Me lo temía.No por el tropiezo del año pasado de Woody Allen con Cassandra's dream (a la cual le rebajé la nota, por cierto), sino por todo el circo mediático que se montó en todos los sentidos alrededor de Vicky Cristina Barcelona antes, durante y después de su filmación en la ciudad condal, el verano pasado. Se veía un comportamiento babosero y pelota de productores locales y de la farándula barcelonesa para con Woody que quitaban las ganas de seguir comiendo pan con tomate y de cantar Els Segadors. Y la sensación de que el director neoyorquino vino aquí por trabajo a dirigir una película escrita por encargo, más que por amor a Barcelona, tal y como aseguraba (probablemente por encargo...) seguía aumentando en mi interior.
Hoy se me ha confirmado, y como ya he dicho, me lo temía.
La historia está totalmente falta de inspiración. Existe una ironía sobre el amor y la vida en pareja, pero no cala. Como comedia, funciona, pero nada más salir de la sala, uno ya se ha olvidado de ella.
Pero lo más grave no es eso, sino que como ya he dicho, es la sensación prácticamente omnipresente de estar viendo algo por encargo. Y, más que por la historia, es básicamente por el lugar donde tiene lugar.

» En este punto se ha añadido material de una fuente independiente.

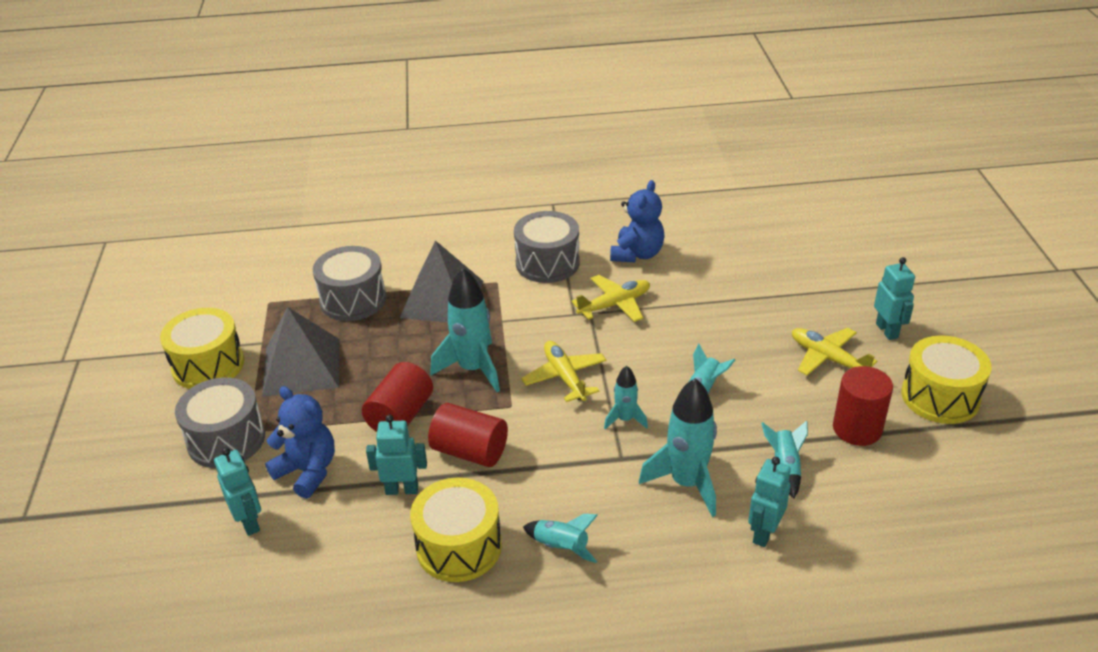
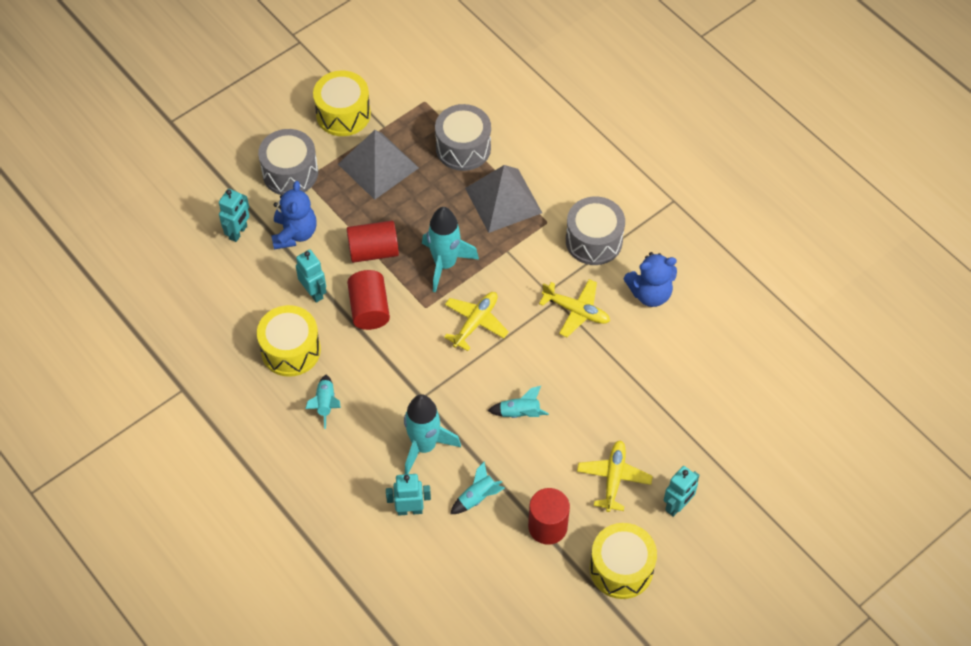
camera: 55 degrees right, 20 degrees up
(625, 419) = (459, 381): turquoise rocket -> none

¿Barcelona? Oh sí, Barcelona. ¿Qué tengo en contra de Barcelona? ¡Nada, por el amor de Dios! ¡Amo Barcelona! Ya que en la historia tiene un lugar importante el arte, os pondré el ejemplo de un cuadro para explicarme mejor: Imaginad que Barcelona es el lienzo de un cuadro, y la pintura, la historia que se nos cuenta, los personajes, las situaciones... ¿Qué pasa si se le da más importancia al lienzo que al cuadro en sí mismo? ¡Ah! Uno no está pendiente de lo que le intentan contar, de zambullirse en la historia y saborear sus protagonistas, sino en dónde lo cuentan y por dónde pasan aquellos.
La decisión de introducir en off un narrador totalmente ajeno tampoco ayuda. Distrae (seamos francos, la voz de Luís Posada no es la más adecuada para ejercer de narrador) y evidencía aún más todas aquellas escenas diseñadas exclusivamente para que Barcelona luzca palmito. Se le debería dar más importancia a la historia, y no al lugar donde acontecen los hechos ni a dónde van o dejan de ir los protagonistas.
Es una película desconcertante, ya que Woody Allen está presente, incluso su sentido del humor se permite algunas apariciones estelares, y su elegancia filmando y con los diálogos siguen ahí, aguantando como pueden la edad del célebre director... pero comienza a ser irreconocible, y los palos en las ruedas que me juego el cuello que ha puesto Jaume Roures para que 1.- Barcelona esté en el título (más absurdo y surrealista no podía ser) y 2.- Barcelona luzca, luzca y LUZCA, acaban de minar algo ya de por sí interesante y transformarlo en un episodio anecdótico de un culebrón que viene de regalo en una revista de turismo.
No, así no.
Terminar aclarando que el reparto está bien, pero no mata. La que más destaca es sin duda Rebecca Hall, que es la protagonista pero que sin embargo, por aquellas ironías de la vida (supongo que económicas), no aparece en el cartel. Ah, sí, y Scarlett Johansson demuestra, una vez más, lo pésima que es como actriz.